秦湘湘刚运功调息了一个周天,虽然“灵蕴”微弱,但对伤势的恢复确有奇效,肩头的疼痛减轻了不少。这时,侍女端着药碗和一支锦盒走了进来。
“王妃,该用药了。这是王爷吩咐送来的血参,林老说切片含服或入药,对您恢复气血大有裨益。”
秦湘湘看着那支品相极佳、散发着浓郁药香的血参,微微一怔。祁瑾晏会关心她的伤势,她并不意外,毕竟她现在还有用。但送出如此珍贵的药材,似乎有些超出了“盟友”的必要范畴。
她不动声色地接过,道:“替我多谢王爷。”
侍女放下东西,又将外面关于凝香阁“闹鬼”的传闻和朝堂上李崇、张澜弹劾的事情,简单说了一遍,自然是省略了其中更深的博弈和祁瑾晏的具体应对。

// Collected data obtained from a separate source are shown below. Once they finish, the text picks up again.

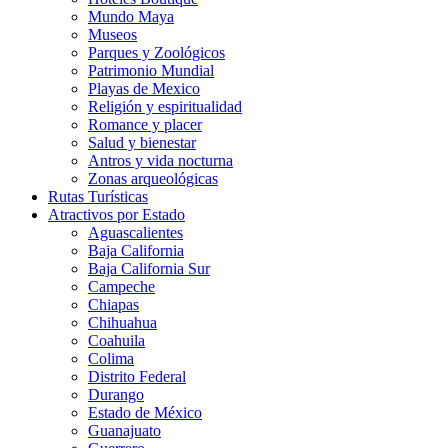
Mundo Maya
Museos
Parques y Zoológicos
Patrimonio Mundial
Playas de Mexico
Religión y espiritualidad
Romance y placer
Salud y bienestar
Antros y vida nocturna
Zonas arqueológicas
Rutas Turísticas
Atractivos por Estado
Aguascalientes
Baja California
Baja California Sur
Campeche
Chiapas
Chihuahua
Coahuila
Colima
Distrito Federal
Durango
Estado de México
Guanajuato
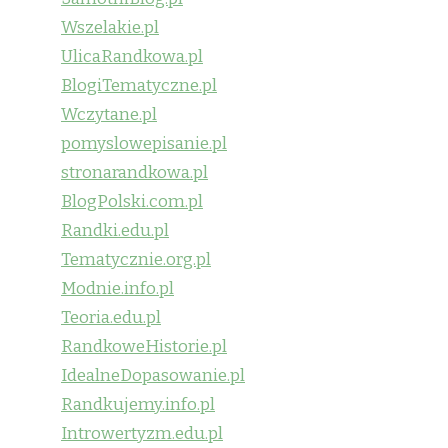
Wszelakie.pl
UlicaRandkowa.pl
BlogiTematyczne.pl
Wczytane.pl
pomyslowepisanie.pl
stronarandkowa.pl
BlogPolski.com.pl
Randki.edu.pl
Tematycznie.org.pl
Modnie.info.pl
Teoria.edu.pl
RandkoweHistorie.pl
IdealneDopasowanie.pl
Randkujemy.info.pl
Introwertyzm.edu.pl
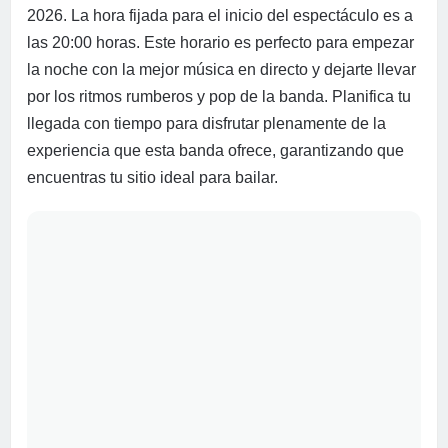
2026. La hora fijada para el inicio del espectáculo es a
las 20:00 horas. Este horario es perfecto para empezar
la noche con la mejor música en directo y dejarte llevar
por los ritmos rumberos y pop de la banda. Planifica tu
llegada con tiempo para disfrutar plenamente de la
experiencia que esta banda ofrece, garantizando que
encuentras tu sitio ideal para bailar.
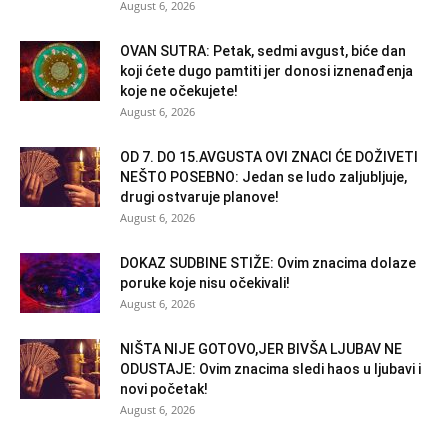
August 6, 2026
OVAN SUTRA: Petak, sedmi avgust, biće dan
koji ćete dugo pamtiti jer donosi iznenađenja
koje ne očekujete!
August 6, 2026
OD 7. DO 15.AVGUSTA OVI ZNACI ĆE DOŽIVETI
NEŠTO POSEBNO: Jedan se ludo zaljubljuje,
drugi ostvaruje planove!
August 6, 2026
DOKAZ SUDBINE STIŽE: Ovim znacima dolaze
poruke koje nisu očekivali!
August 6, 2026
NIŠTA NIJE GOTOVO,JER BIVŠA LJUBAV NE
ODUSTAJE: Ovim znacima sledi haos u ljubavi i
novi početak!
August 6, 2026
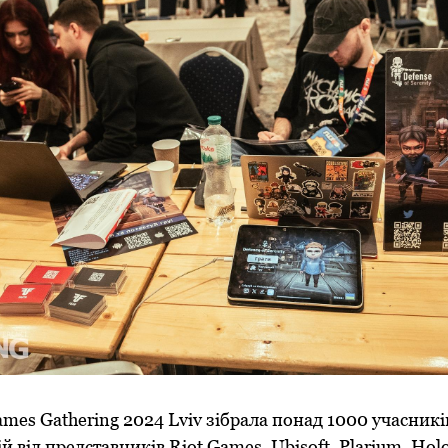
es Gathering 2024 Lviv зібрала понад 1000 учасників
й від представників Riot Games, Ubisoft, Plarium, Hol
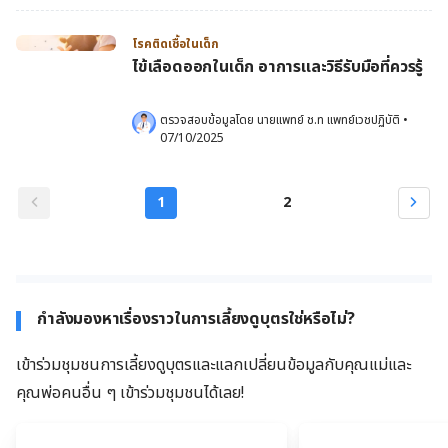
โรคติดเชื้อในเด็ก
ไข้เลือดออกในเด็ก อาการและวิธีรับมือที่ควรรู้
ตรวจสอบข้อมูลโดย 
นายแพทย์ ช.ท แพทย์เวชปฏิบัติ
•
07/10/2025
1
2
กำลังมองหาเรื่องราวในการเลี้ยงดูบุตรใช่หรือไม่?
เข้าร่วมชุมชนการเลี้ยงดูบุตรและแลกเปลี่ยนข้อมูลกับคุณแม่และ
คุณพ่อคนอื่น ๆ เข้าร่วมชุมชนได้เลย!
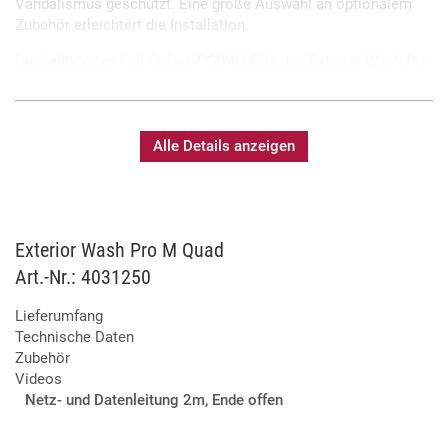
Vandalismus geschützt. Eine große Auswahl an optionalem
Zubehör erleichtert die Installation.
Die kalibrierten Full-Colour-RGBW LEDs des Exterior Wash Pro
Quad ermöglichen eine homogene Farbmischung über alle
Geräte hinweg und bieten eine gleichmäßige Lichtverteilung
mit einem Abstrahlwinkel von 8 Grad. Der Abstrahlwinkel lässt
sich durch wechselbare Filter ohne Öffnung des Gerätes
Alle Details anzeigen
individuell anpassen.
Kalibrierte Full-Colour-RGBW-LEDs
Exterior Wash Pro M Quad
Einstellbare Leistungsaufnahme
Art.-Nr.: 4031250
Hohe Lichtausbeute
8° Abstrahlwinkel, durch Zubehör anpassbar
Lieferumfang
Zertifiziert nach IP66, IK08 und C5 High
Technische Daten
Kompaktes und leichtes Design zur einfachen
Zubehör
Installation
Videos
DMX- und RDM-Steuerung
Netz- und Datenleitung 2m, Ende offen
5 Jahre Produktgarantie
Verfügbar in 4 Größen (S, M, L, XL)
Auch als CTC-Version (2.400K-6.500K) erhältlich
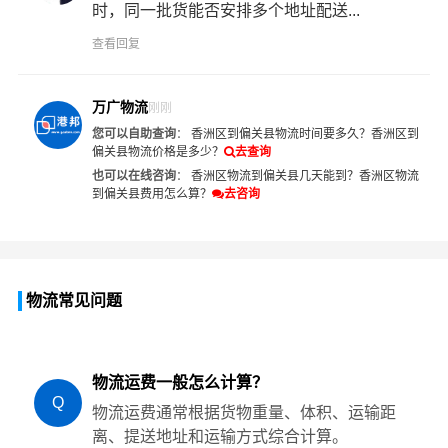
时，同一批货能否安排多个地址配送...
查看回复
万广物流
刚刚
您可以自助查询
：
香洲区到偏关县物流时间要多久？
香洲区到
偏关县物流价格是多少？
去查询
也可以在线咨询
：
香洲区物流到偏关县几天能到？
香洲区物流
到偏关县费用怎么算？
去咨询
物流常见问题
物流运费一般怎么计算？
Q
物流运费通常根据货物重量、体积、运输距
离、提送地址和运输方式综合计算。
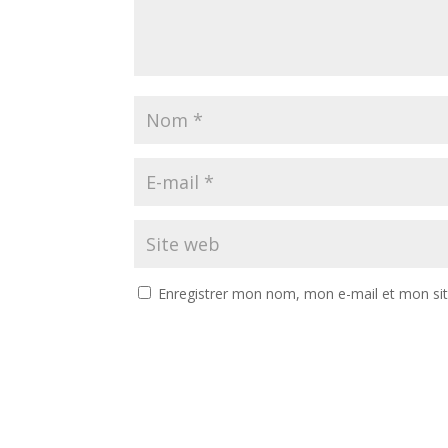
Enregistrer mon nom, mon e-mail et mon si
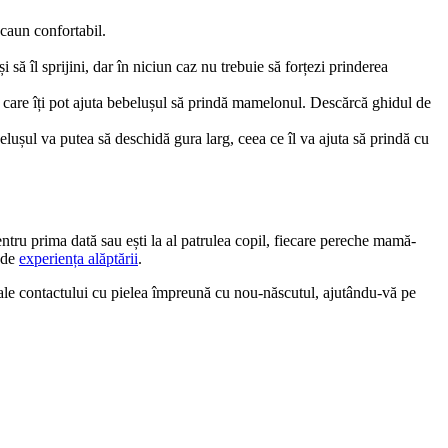
scaun confortabil.
i să îl sprijini, dar în niciun caz nu trebuie să forțezi prinderea 
re care îți pot ajuta bebelușul să prindă mamelonul. Descărcă ghidul de 
elușul va putea să deschidă gura larg, ceea ce îl va ajuta să prindă cu 
entru prima dată sau ești la al patrulea copil, fiecare pereche mamă-
 de 
experiența alăptării
.
 ale contactului cu pielea împreună cu nou-născutul, ajutându-vă pe 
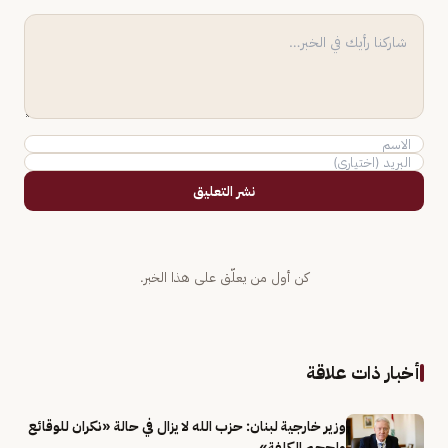
نشر التعليق
كن أول من يعلّق على هذا الخبر.
أخبار ذات علاقة
وزير خارجية لبنان: حزب الله لا يزال في حالة «نكران للوقائع
ولحجم الكلفة»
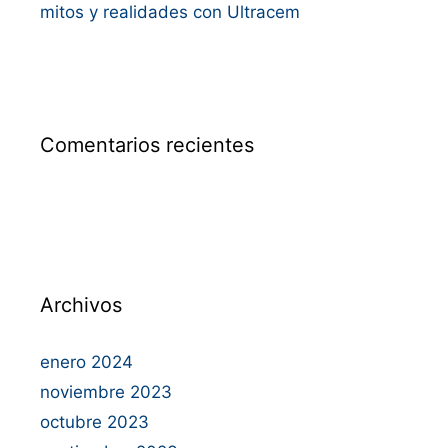
mitos y realidades con Ultracem
Comentarios recientes
Archivos
enero 2024
noviembre 2023
octubre 2023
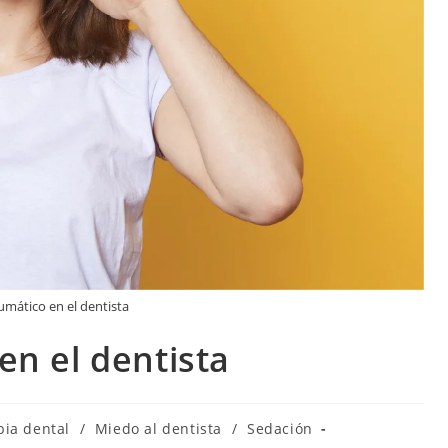
umático en el dentista
en el dentista
bia dental
/
Miedo al dentista
/
Sedación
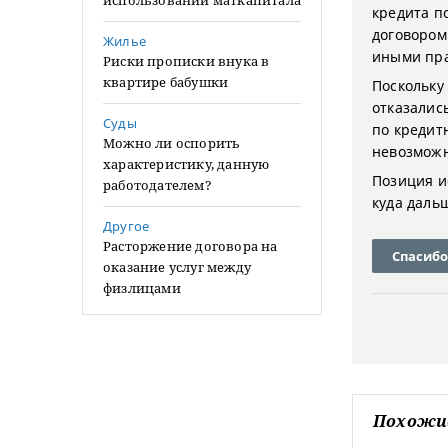
использовании маткапитала
кредита п
договором
Жилье
иными пра
Риски прописки внука в
квартире бабушки
Поскольку
отказалис
Суды
по кредитн
Можно ли оспорить
невозможн
характеристику, данную
Позиция ис
работодателем?
куда даль
Другое
Расторжение договора на
Спасибо
оказание услуг между
физлицами
Похожи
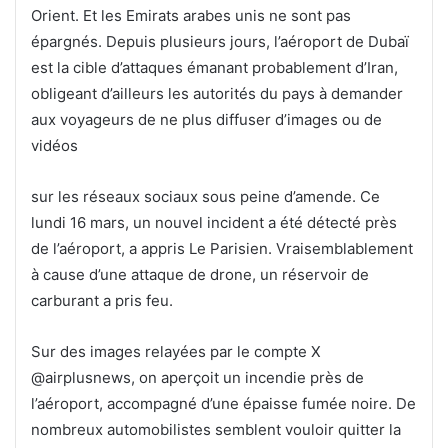
Orient. Et les Emirats arabes unis ne sont pas
épargnés. Depuis plusieurs jours, l’aéroport de Dubaï
est la cible d’attaques émanant probablement d’Iran,
obligeant d’ailleurs les autorités du pays à demander
aux voyageurs de ne plus diffuser d’images ou de
vidéos
sur les réseaux sociaux sous peine d’amende. Ce
lundi 16 mars, un nouvel incident a été détecté près
de l’aéroport, a appris Le Parisien. Vraisemblablement
à cause d’une attaque de drone, un réservoir de
carburant a pris feu.
Sur des images relayées par le compte X
@airplusnews, on aperçoit un incendie près de
l’aéroport, accompagné d’une épaisse fumée noire. De
nombreux automobilistes semblent vouloir quitter la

秦湘湘听完,心中已然明了。局势果然在向着最复杂的方向发展。皇帝(或其势力)在极力掩盖,并试图反扑。而祁瑾晏,显然也在暗中布局。
她喝下苦涩的药汁,将一片血参含入口中,一股温润的药力缓缓化开,滋养着干涸的经脉和气血。
她必须更快地好起来。
接下来的日子,恐怕再无宁日。这京城的天,马上就要变了。
而她,绝不会只做一个被保护的伤者。这场风暴,她也要置身其中!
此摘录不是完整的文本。